The ventral tegmental area (VTA) is central to brain reward circuits and addictive drugs share a common effect of increasing dopamine released from VTA projections, most famously in nucleus accumbens (NAc). Understanding the VTA functional organization is therefore important toward understanding the mechanisms underlying addiction. For example, opioids reduce GABA-mediated inhibition in the VTA, thereby disinhibiting dopamine neurons, which contributes to the reinforcing properties of those drugs. While classical models suggest that dopamine disinhibition in VTA is mediated by GABA interneurons (defined as neurons only making local connections such that their soma and axon are contained in the same brain region), there is no direct evidence that interneurons of this type exist in VTA. Instead, GABA projection neurons in VTA could make intra-VTA collaterals. To determine whether VTA GABA and glutamate projection neurons make local connections, we used optogenetics-assisted electrophysiology to functionally identify local GABA and glutamate connections made by projection-target defined VTA neurons. We selectively expressed ChR2 in VTA projection neurons (to NAc, prefrontal cortex, and ventral pallidum successively) and performed whole-cell patch clamp recordings of VTA neurons. We detected opto-evoked excitatory postsynaptic currents, presumably mediated by glutamate, and opto-evoked inhibitory postsynaptic currents, presumably mediated by GABA. Our results suggest that VTA projections neurons collateralize to make intra-VTA connections (as well as distal ones) which could mediate functions prior attributed to VTA interneurons.

Society for Neuroscience 2022

The ventral tegmental area (VTA) is central to brain reward circuits and addictive drugs share a common effect of increasing dopamine released from VTA projections, most famously in nucleus accumbens (NAc).

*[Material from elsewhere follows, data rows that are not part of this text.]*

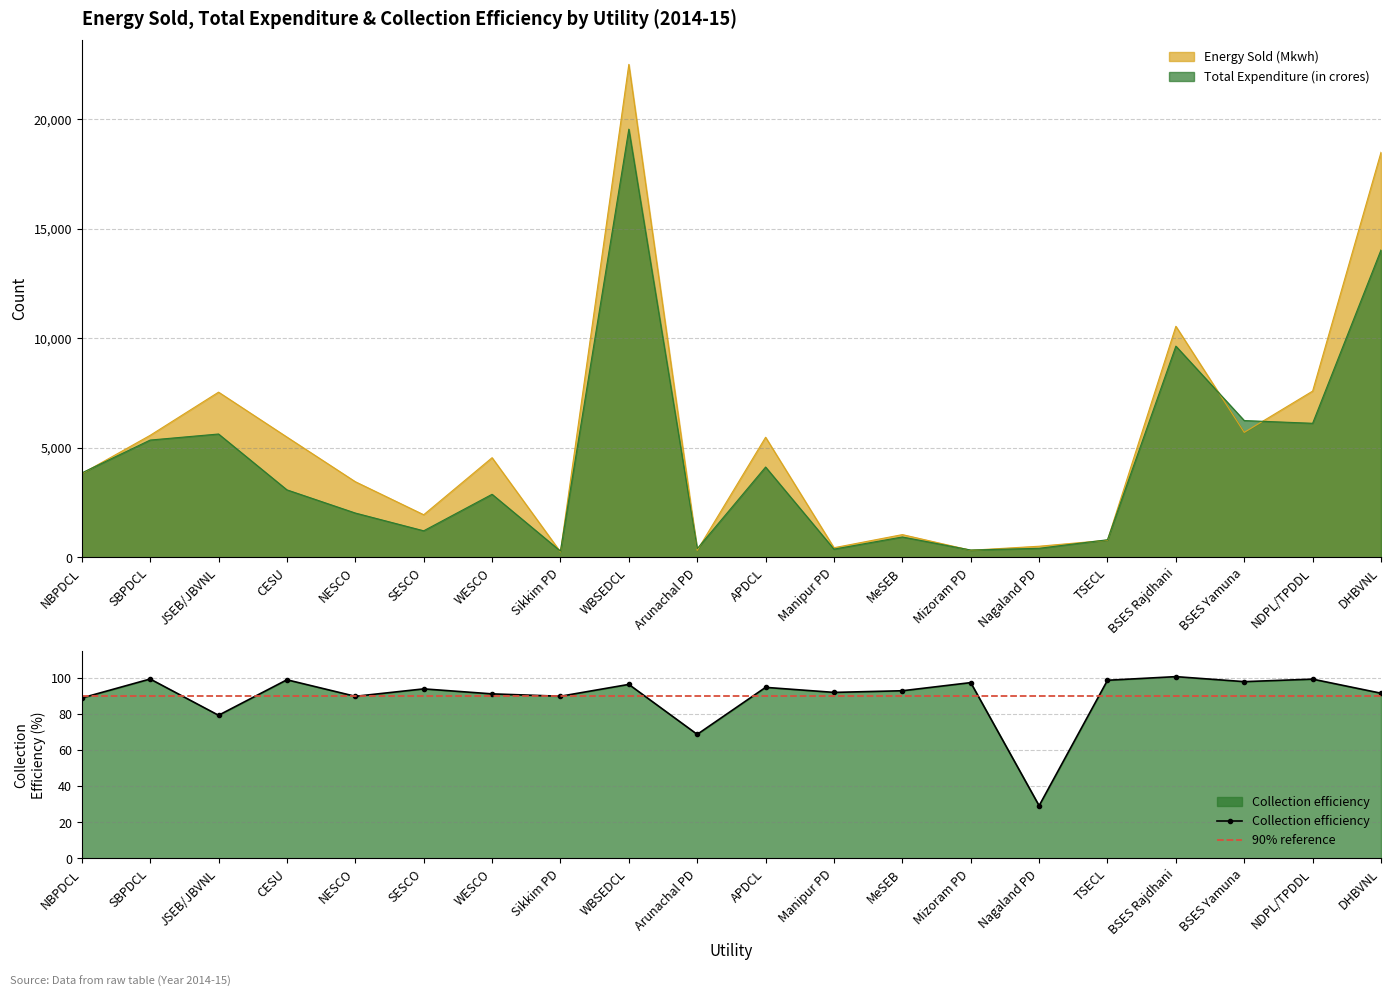

Reading right to left, transcribe all the data shown in this chart.

Energy Sold (Mkwh): DHBVNL=18496.0	NDPL/TPDDL=7593.0	BSES Yamuna=5708.0	BSES Rajdhani=10552.0	TSECL=786.0	Nagaland PD=510.0	Mizoram PD=327.0	MeSEB=1041.0	Manipur PD=442.0	APDCL=5485.0	Arunachal PD=322.0	WBSEDCL=22509.0	Sikkim PD=249.0	WESCO=4552.0	SESCO=1948.0	NESCO=3456.0	CESU=5494.0	JSEB/JBVNL=7545.0	SBPDCL=5574.0	NBPDCL=3823.0
Total Expenditure (in crores): DHBVNL=14037.0	NDPL/TPDDL=6123.0	BSES Yamuna=6248.0	BSES Rajdhani=9646.0	TSECL=807.0	Nagaland PD=415.0	Mizoram PD=337.0	MeSEB=933.0	Manipur PD=378.0	APDCL=4126.0	Arunachal PD=398.0	WBSEDCL=19553.0	Sikkim PD=288.0	WESCO=2882.0	SESCO=1215.0	NESCO=2026.0	CESU=3084.0	JSEB/JBVNL=5634.0	SBPDCL=5358.0	NBPDCL=3857.0
Collection efficiency: DHBVNL=91.7	NDPL/TPDDL=99.6	BSES Yamuna=98.2	BSES Rajdhani=101.0	TSECL=98.9	Nagaland PD=29.3	Mizoram PD=97.6	MeSEB=93.1	Manipur PD=92.2	APDCL=95.0	Arunachal PD=68.9	WBSEDCL=96.6	Sikkim PD=90.1	WESCO=91.4	SESCO=94.2	NESCO=90.0	CESU=99.2	JSEB/JBVNL=79.5	SBPDCL=99.6	NBPDCL=89.1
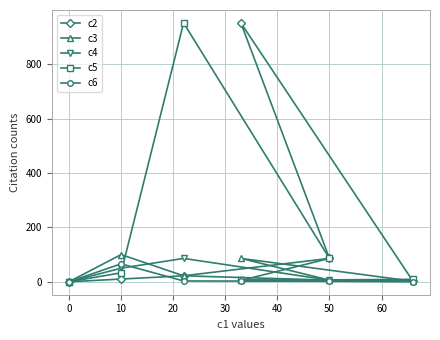

In c5, how many points are lower than both neighbors (excluding endpoints)?

1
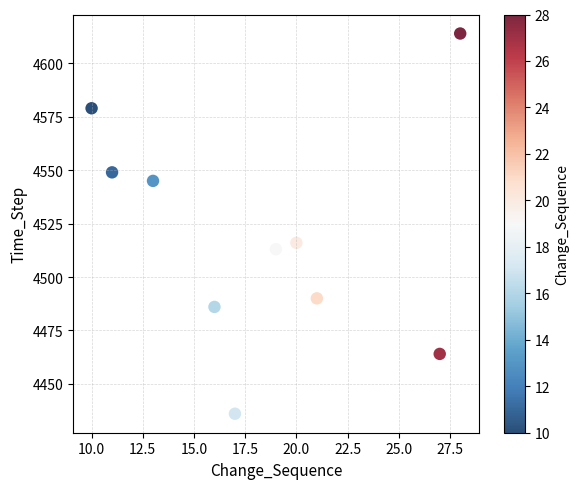

What is the average Y value?

4519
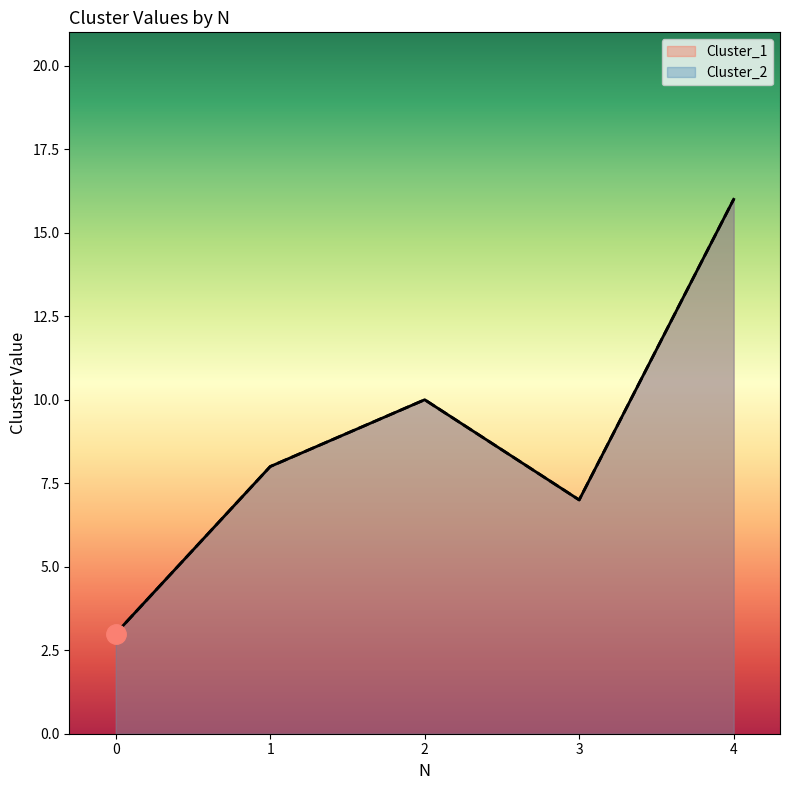

At which label is Cluster_1 closest to 9?

1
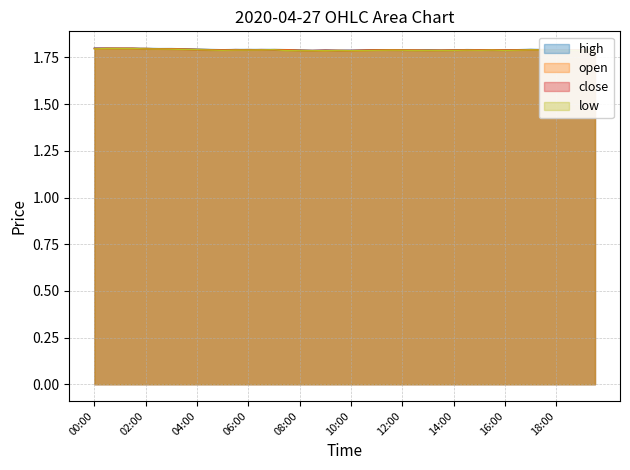

Which label corresponds to the smallest value in the chart?

08:00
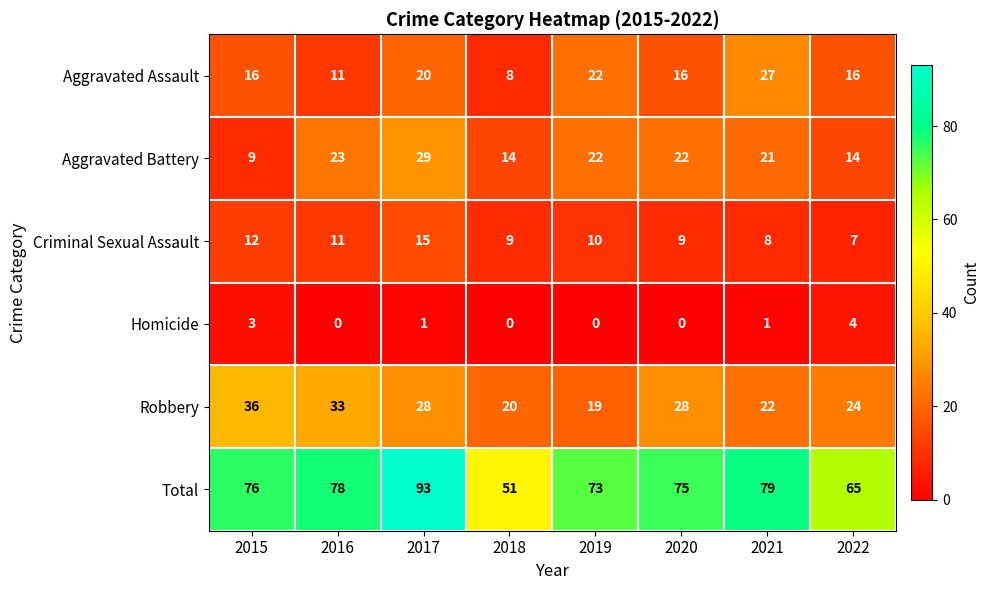

What is the sum of all Robbery values?

210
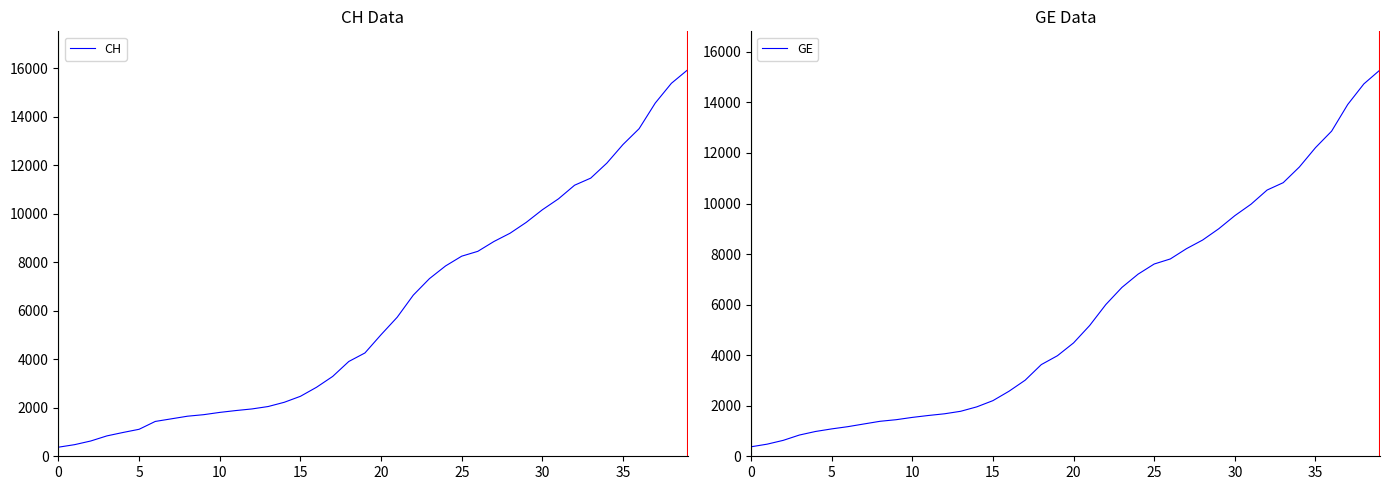

Between 15 and 19, which series saw the biggest shift?

CH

Understanding the VTA functional organization is therefore important toward understanding the mechanisms underlying addiction. For example, opioids reduce GABA-mediated inhibition in the VTA, thereby disinhibiting dopamine neurons, which contributes to the reinforcing properties of those drugs. While classical models suggest that dopamine disinhibition in VTA is mediated by GABA interneurons (defined as neurons only making local connections such that their soma and axon are contained in the same brain region), there is no direct evidence that interneurons of this type exist in VTA. Instead, GABA projection neurons in VTA could make intra-VTA collaterals. To determine whether VTA GABA and glutamate projection neurons make local connections, we used optogenetics-assisted electrophysiology to functionally identify local GABA and glutamate connections made by projection-target defined VTA neurons. We selectively expressed ChR2 in VTA projection neurons (to NAc, prefrontal cortex, and ventral pallidum successively) and performed whole-cell patch clamp recordings of VTA neurons. We detected opto-evoked excitatory postsynaptic currents, presumably mediated by glutamate, and opto-evoked inhibitory postsynaptic currents, presumably mediated by GABA. Our results suggest that VTA projections neurons collateralize to make intra-VTA connections (as well as distal ones) which could mediate functions prior attributed to VTA interneurons.

International Narcotics Conference 2025

The ventral tegmental area (VTA) is central to brain reward circuits and a major target for opioids and other drugs of abuse. VTA is famous for dopamine neurons, but also contains GABA- and glutamate-releasing neurons, each of which can mediate different behavioral effects depending on their projection targets. Untangling the connectivity of heterogeneous VTA neurons is thus crucial to understanding mechanisms underlying addiction. Opioids and other addictive drugs share a common effect of increasing dopamine released from VTA projections. The µ-opioid receptor (MOR) is the most important target for both opioid analgesia and addiction. Opioids are known to reduce GABA-mediated inhibition in the VTA, thereby disinhibiting dopamine neurons, which contributes to the reinforcing properties of those drugs. While classical models suggest that dopamine disinhibition in VTA is mediated by MOR-expressing inhibitory interneurons, defined as neurons only making local connections such that their soma and axon are contained in the same brain region, there is no direct evidence that such interneurons exist in VTA. Instead, MOR-expressing projection neurons in VTA could make intra-VTA collaterals. To elucidate whether MOR is a selective marker for interneurons, we selectively expressed a membrane-bound fluorescent protein in MOR-expressing VTA neurons, revealing dense projections to ventral pallidum (VP) as well as to other brain regions. To determine whether MOR-expressing projection neurons make local connections, we used optogenetics-assisted electrophysiology to functionally identify local GABA connections made by projection-target defined VTA neurons. We found that VTA neurons expressing MOR make distal connections, and that these projection neurons also make local intra-VTA synapses. Our findings suggest that VTA projection neurons, rather than VTA interneurons, may be a major target for opioids.